Evolution‐Guided Engineering of Non‐Heme Iron Enzymes Involved in Nogalamycin Biosynthesis




TekijätBenjamin Nji Wandi, Vilja Siitonen, Pedro Dinis, Vladimir Vukic, Tiina A. Salminen, Mikko Metsä‐Ketelä

KustantajaWiley-Blackwell Publishing Ltd.

Julkaisuvuosi2020

JournalFEBS Journal

Vuosikerta287

Numero14

Aloitussivu2998

Lopetussivu3011

eISSN1742-4658

DOIhttps://doi.org/10.1111/febs.15192

Rinnakkaistallenteen osoitehttps://research.utu.fi/converis/portal/detail/Publication/43895262


Tiivistelmä
Microbes are competent chemists that are able to generate thousands of chemically complex natural products with potent biological activities. Key to the formation of this chemical diversity has been the rapid evolution of secondary metabolism. Many enzymes residing on these metabolic pathways have acquired atypical catalytic properties in comparison to their counterparts found in primary metabolism. The biosynthetic pathway of the anthracycline nogalamycin contains two such proteins, SnoK and SnoN, belonging to non‐heme iron and 2‐oxoglutarate‐dependent mono‐oxygenases. In spite of structural similarity, the two proteins catalyse distinct chemical reactions; SnoK is a C2–C5′′ carbocyclase, whereas SnoN catalyses stereoinversion at the adjacent C4′′ position. Here we have identified four structural regions involved in the functional differentiation and generated 30 chimeric enzymes to probe catalysis. Our analyses indicate that the carbocyclase SnoK is the ancestral form of the enzyme from which SnoN has evolved to catalyse stereoinversion at the neighboring carbon.
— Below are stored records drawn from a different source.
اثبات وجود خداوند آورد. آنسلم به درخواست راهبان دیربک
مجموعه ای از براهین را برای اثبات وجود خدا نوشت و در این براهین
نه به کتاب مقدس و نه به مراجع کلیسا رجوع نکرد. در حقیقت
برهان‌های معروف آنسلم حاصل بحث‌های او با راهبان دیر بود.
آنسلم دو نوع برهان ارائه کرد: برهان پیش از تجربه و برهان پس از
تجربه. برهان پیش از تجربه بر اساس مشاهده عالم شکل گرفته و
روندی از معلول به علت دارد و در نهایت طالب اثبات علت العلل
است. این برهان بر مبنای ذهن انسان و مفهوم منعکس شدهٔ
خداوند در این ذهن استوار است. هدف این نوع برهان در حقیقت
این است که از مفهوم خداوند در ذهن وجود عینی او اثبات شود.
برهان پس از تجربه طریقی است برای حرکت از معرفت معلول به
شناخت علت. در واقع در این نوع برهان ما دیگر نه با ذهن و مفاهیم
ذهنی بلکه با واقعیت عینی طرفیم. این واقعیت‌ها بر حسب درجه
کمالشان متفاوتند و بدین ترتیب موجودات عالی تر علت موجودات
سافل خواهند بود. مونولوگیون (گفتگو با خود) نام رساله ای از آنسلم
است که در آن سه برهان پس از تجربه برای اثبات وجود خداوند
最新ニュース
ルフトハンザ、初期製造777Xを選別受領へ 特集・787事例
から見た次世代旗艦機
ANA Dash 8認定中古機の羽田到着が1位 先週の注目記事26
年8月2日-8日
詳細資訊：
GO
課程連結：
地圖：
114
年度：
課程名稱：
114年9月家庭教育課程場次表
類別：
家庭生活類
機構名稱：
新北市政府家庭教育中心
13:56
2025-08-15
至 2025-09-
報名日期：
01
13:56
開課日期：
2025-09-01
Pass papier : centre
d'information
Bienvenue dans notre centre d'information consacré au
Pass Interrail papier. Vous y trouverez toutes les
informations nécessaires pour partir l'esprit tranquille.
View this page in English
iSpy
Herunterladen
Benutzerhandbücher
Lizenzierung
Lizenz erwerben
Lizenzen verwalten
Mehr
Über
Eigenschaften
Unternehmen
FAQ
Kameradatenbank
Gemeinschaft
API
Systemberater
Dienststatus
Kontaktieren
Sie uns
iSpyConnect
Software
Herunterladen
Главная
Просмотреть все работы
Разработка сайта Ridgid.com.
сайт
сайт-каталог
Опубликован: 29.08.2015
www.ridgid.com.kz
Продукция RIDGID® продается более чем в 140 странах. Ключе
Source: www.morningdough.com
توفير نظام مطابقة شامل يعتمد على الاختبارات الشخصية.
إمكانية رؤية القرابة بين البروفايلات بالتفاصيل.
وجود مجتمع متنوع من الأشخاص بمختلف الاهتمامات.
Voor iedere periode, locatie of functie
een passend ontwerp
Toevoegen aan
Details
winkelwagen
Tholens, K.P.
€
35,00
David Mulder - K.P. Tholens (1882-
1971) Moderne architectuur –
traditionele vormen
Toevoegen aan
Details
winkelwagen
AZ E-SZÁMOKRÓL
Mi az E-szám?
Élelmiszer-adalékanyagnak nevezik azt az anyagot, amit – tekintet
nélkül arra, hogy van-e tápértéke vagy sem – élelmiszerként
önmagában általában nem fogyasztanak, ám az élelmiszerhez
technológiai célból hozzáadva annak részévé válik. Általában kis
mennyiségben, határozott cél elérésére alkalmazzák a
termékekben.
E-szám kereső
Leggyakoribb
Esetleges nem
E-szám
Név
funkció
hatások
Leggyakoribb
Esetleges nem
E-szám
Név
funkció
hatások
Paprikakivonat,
The critical step in the appearance of epimerization activity has likely been the insertion of three residues near the C‐terminus, which allow repositioning of the substrate in front of the iron center. The loss of the original carbocyclization activity has then occurred with changes in four amino acids near the iron center that prohibit alignment of the substrate for formation of the C2–C5′′ bond. Our study provides detailed insights into the evolutionary processes that have enabled Streptomyces soil bacteria to become the major source of antibiotics and antiproliferative agents.